Als freie Bankguthaben wurden zur Eröffnung des Verfahrens nur knapp 700.000 Euro ausgewiesen – der Verkauf des Klinikgeschäfts konnte nämlich erst nach Eröffnung des Insolvenzverfahrens vollzogen werden. Die oben genannten Abrechnungsgelder der Apotheken werden auf separaten Konten geführt und nicht als Kassenbestand ausgewiesen – genauso wie 500.000 Euro, die als Rücklage zur Befriedigung einzelner Gläubiger dienen.

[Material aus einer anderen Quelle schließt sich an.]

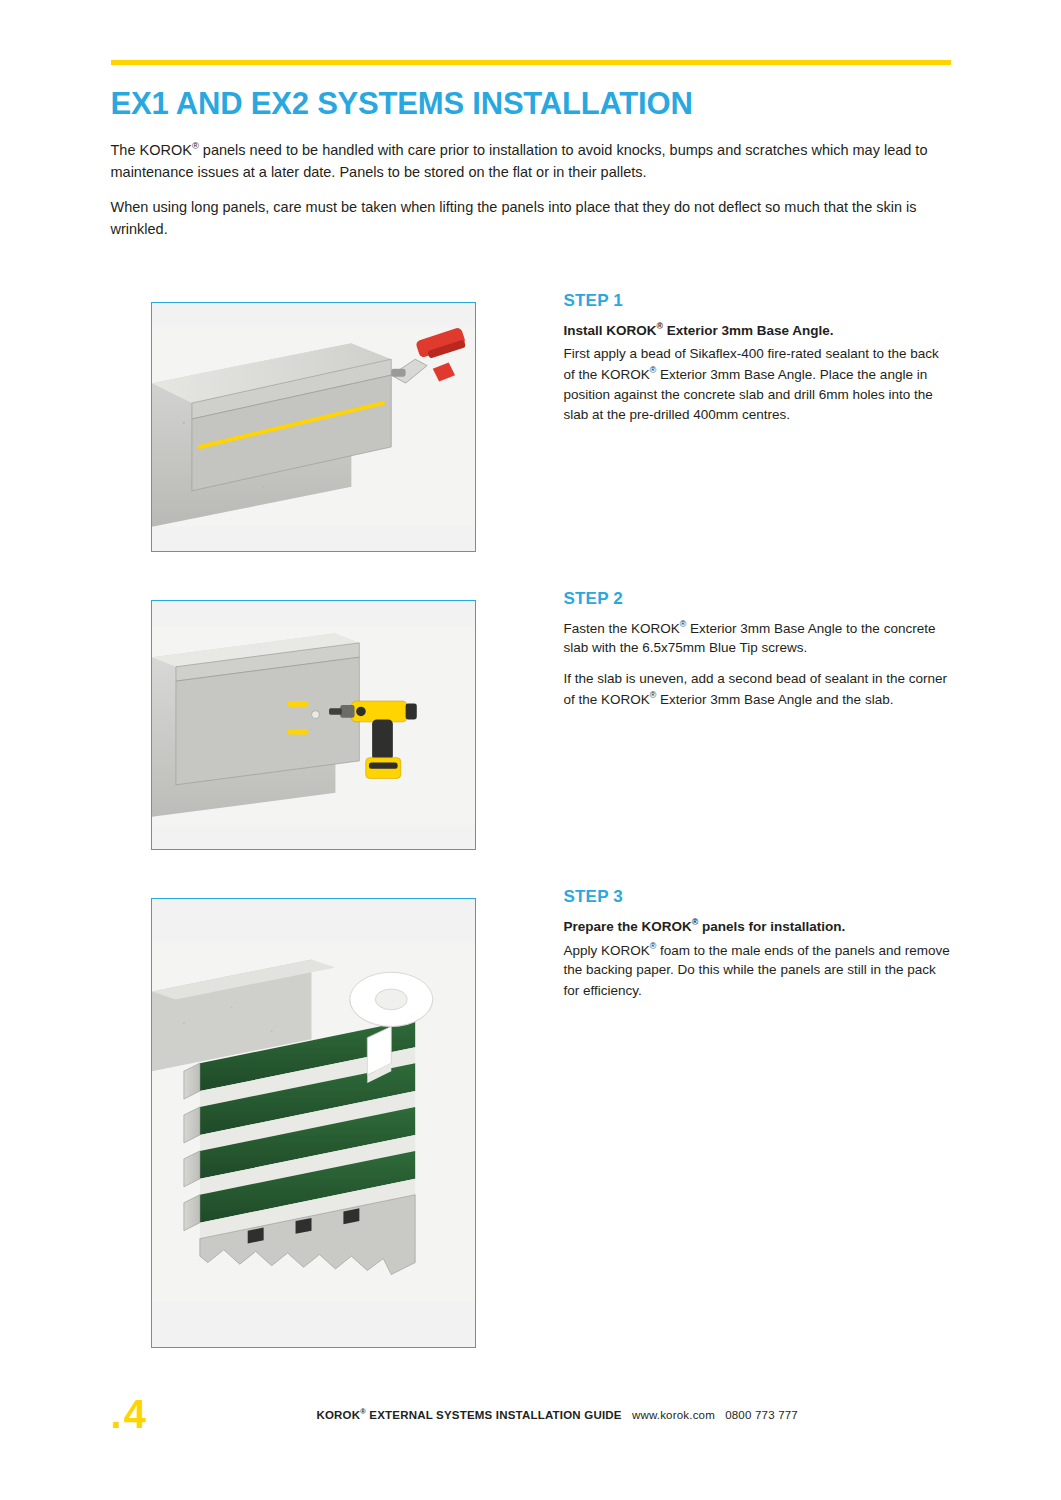EX1 and EX2 Systems Installation
The KOROK® panels need to be handled with care prior to installation to avoid knocks, bumps and scratches which may lead to maintenance issues at a later date. Panels to be stored on the flat or in their pallets.
When using long panels, care must be taken when lifting the panels into place that they do not deflect so much that the skin is wrinkled.
Step 1
Install KOROK® Exterior 3mm Base Angle.
First apply a bead of Sikaflex-400 fire-rated sealant to the back of the KOROK® Exterior 3mm Base Angle. Place the angle in position against the concrete slab and drill 6mm holes into the slab at the pre-drilled 400mm centres.
Step 2
Fasten the KOROK® Exterior 3mm Base Angle to the concrete slab with the 6.5x75mm Blue Tip screws.
If the slab is uneven, add a second bead of sealant in the corner of the KOROK® Exterior 3mm Base Angle and the slab.
Step 3
Prepare the KOROK® panels for installation.
Apply KOROK® foam to the male ends of the panels and remove the backing paper. Do this while the panels are still in the pack for efficiency.
. 4
KOROK® EXTERNAL SYSTEMS INSTALLATION GUIDE www.korok.com 0800 773 777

Das Insolvenzverfahren selbst wird nach Schätzung von Hoos rund 1,5 Millionen Euro kosten. Spannend wird, ob bei Wettstein selbst noch etwas zu holen sein wird. Dessen Firma MW Aviation etwa spielt bislang im Verfahren als Debitor keine große Rolle. Da der Firmenchef hier aber offenbar nicht nur seine privaten Flugaktivitäten abwickelte, sondern auch anonymisierte Rezeptdaten verkaufte, könnte Hoos überlegen, sich doch noch Zugriff zu sichern. Allerdings kann er nach eigenen Angaben die Bonität noch gar nicht einschätzen.